Top of Materials provided
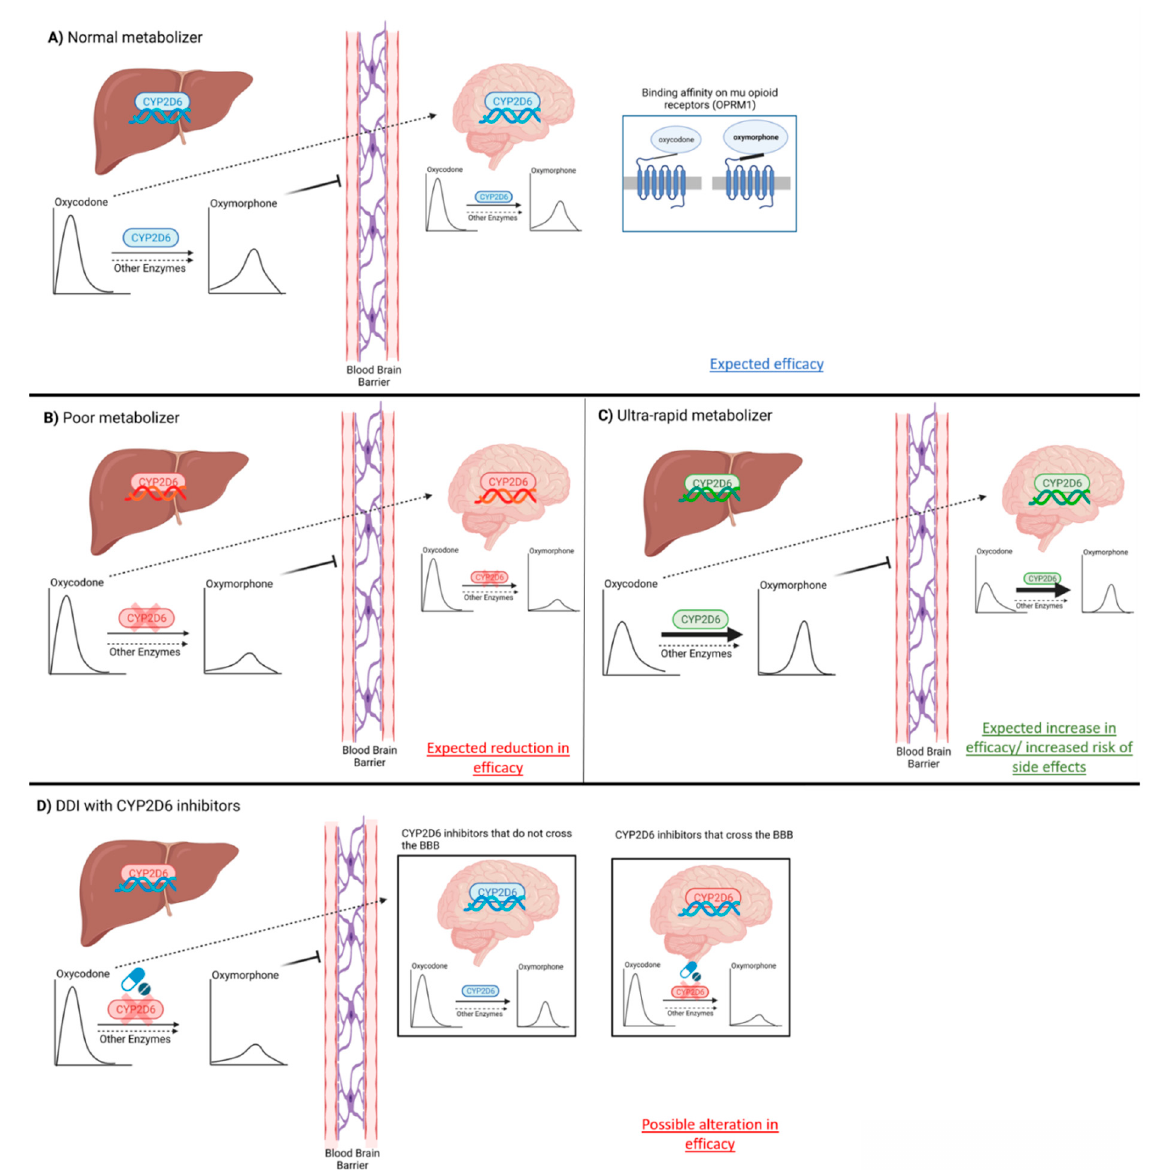
Figure 2. Implications of pharmacokinetics (including CYP2D6 genetic polymorphism and CYP2D6 drug–drug interactions) and pharmacodynamics as determinants of interindividual difference in drug response to oxycodone and oxymorphone. CYP2D6: cytochrome P450 2D6; DDI: drug–drug interaction; BBB: blood–brain barrier. Created with Biorender.com (access date: 10 May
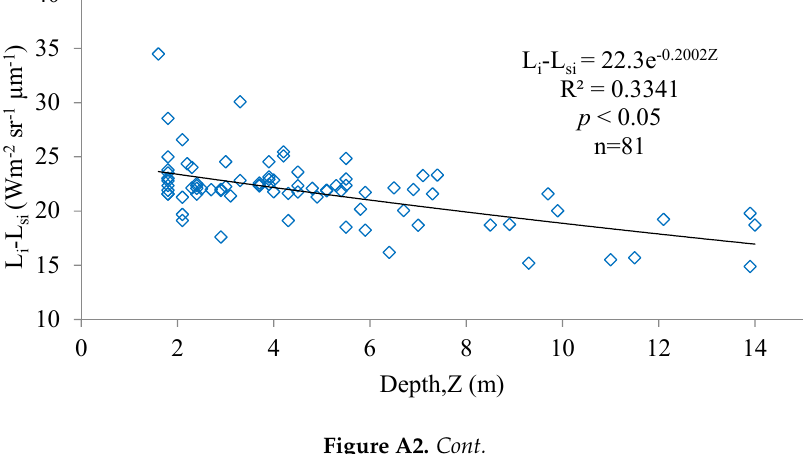
Figure A2. Cont. Figure A2.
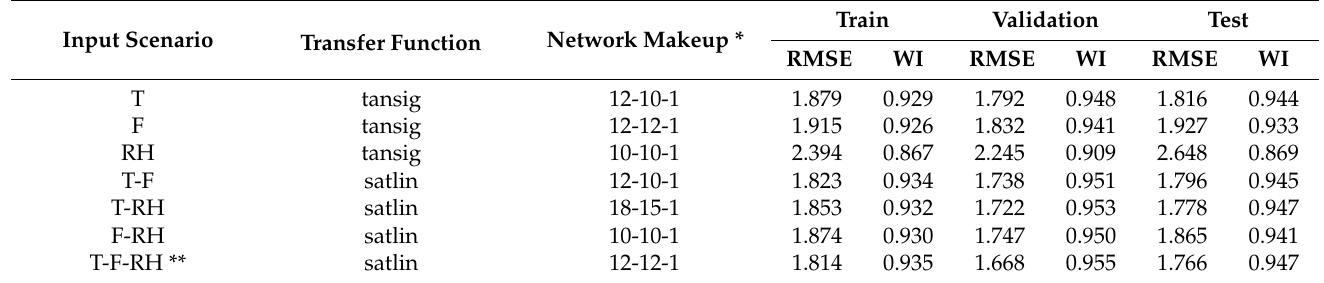
Table 5. Evaluation metrics for the pan evaporation modeling of MLP, learned by scaled conjugate gradient algorithm (MLP-SCG).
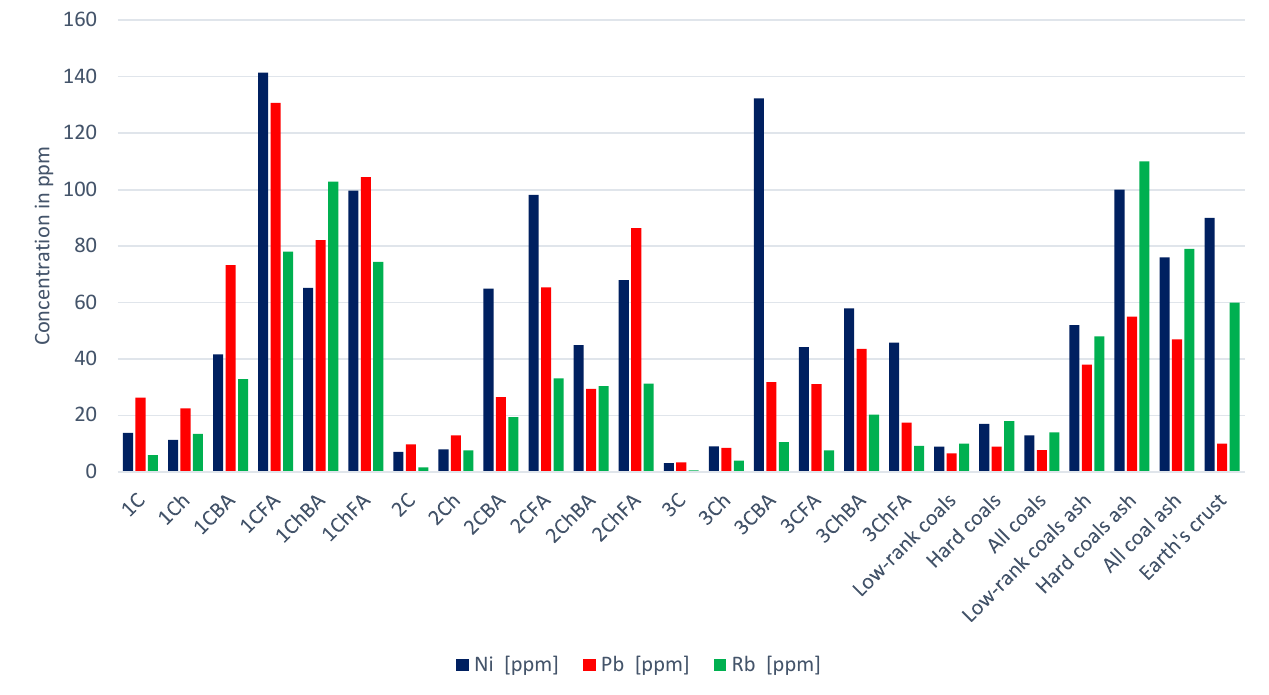
Figure 9. The Ag and In content of coal, char, and ashes and their Clarke values [21]. Figure 9. The Ni, Pb, and Rb content of coal, char, and ashes and their Clarke values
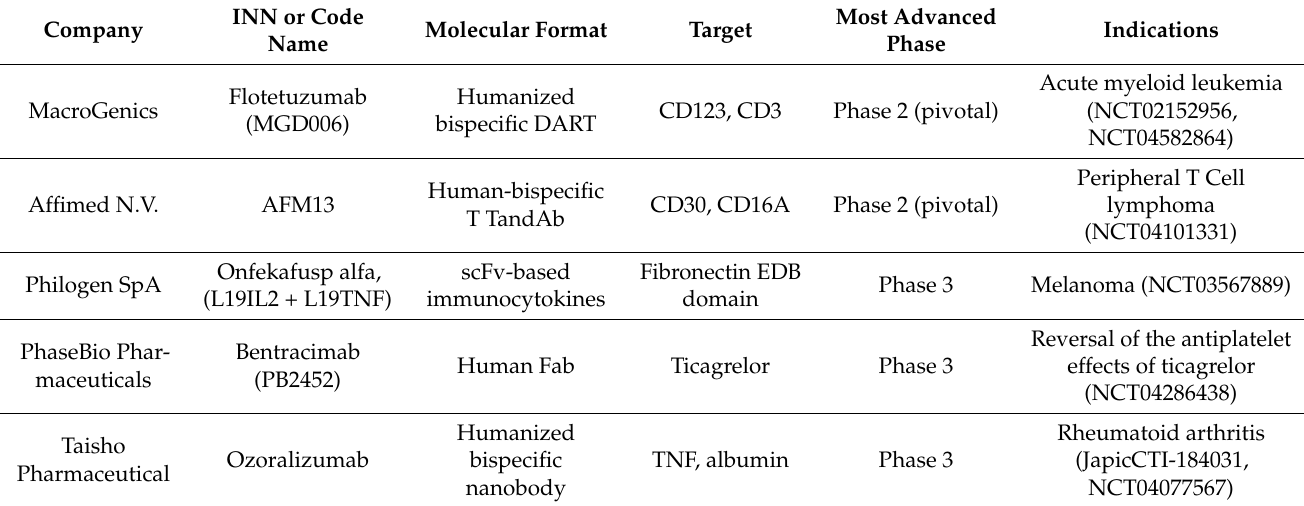
Table 2. Fc-free antibody-based therapeutics in late-stage clinical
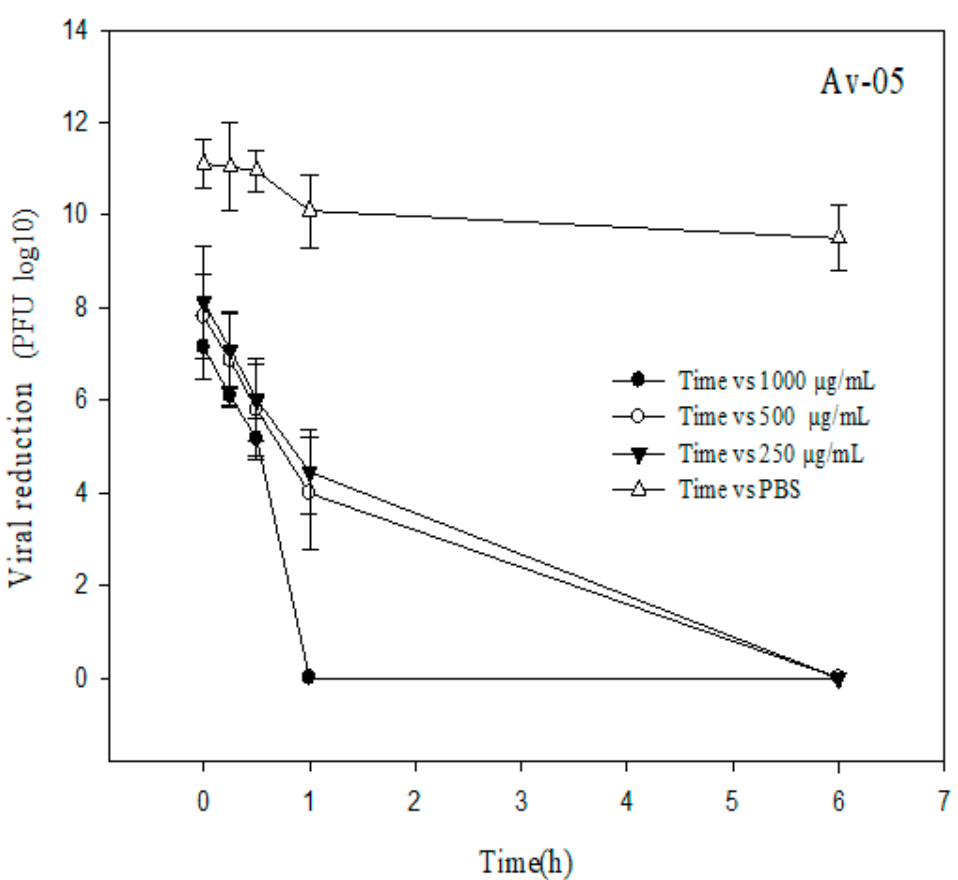
Figure 2. Reduction of Av-05 (PFU / mL log10) after treatment with AEE for various contact times (0, 15, 30, 60 and 360 min) at three concentrations (250, 500 and 1000 µ g / mL). The vertical error bars represent the standard deviation (SD). Phosphate-bu ff ered saline (PBS) is the control.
Bottom of Materials provided
### Work required
Could you reproduce exactly, and only, the lines from the one containing "Table 2. Fc-free" through the end of the records above, both included, while leaving out the pictures?

### Task solution
Table 2. Fc-free antibody-based therapeutics in late-stage clinical
Figure 2. Reduction of Av-05 (PFU / mL log10) after treatment with AEE for various contact times (0, 15, 30, 60 and 360 min) at three concentrations (250, 500 and 1000 µ g / mL). The vertical error bars represent the standard deviation (SD). Phosphate-bu ff ered saline (PBS) is the control.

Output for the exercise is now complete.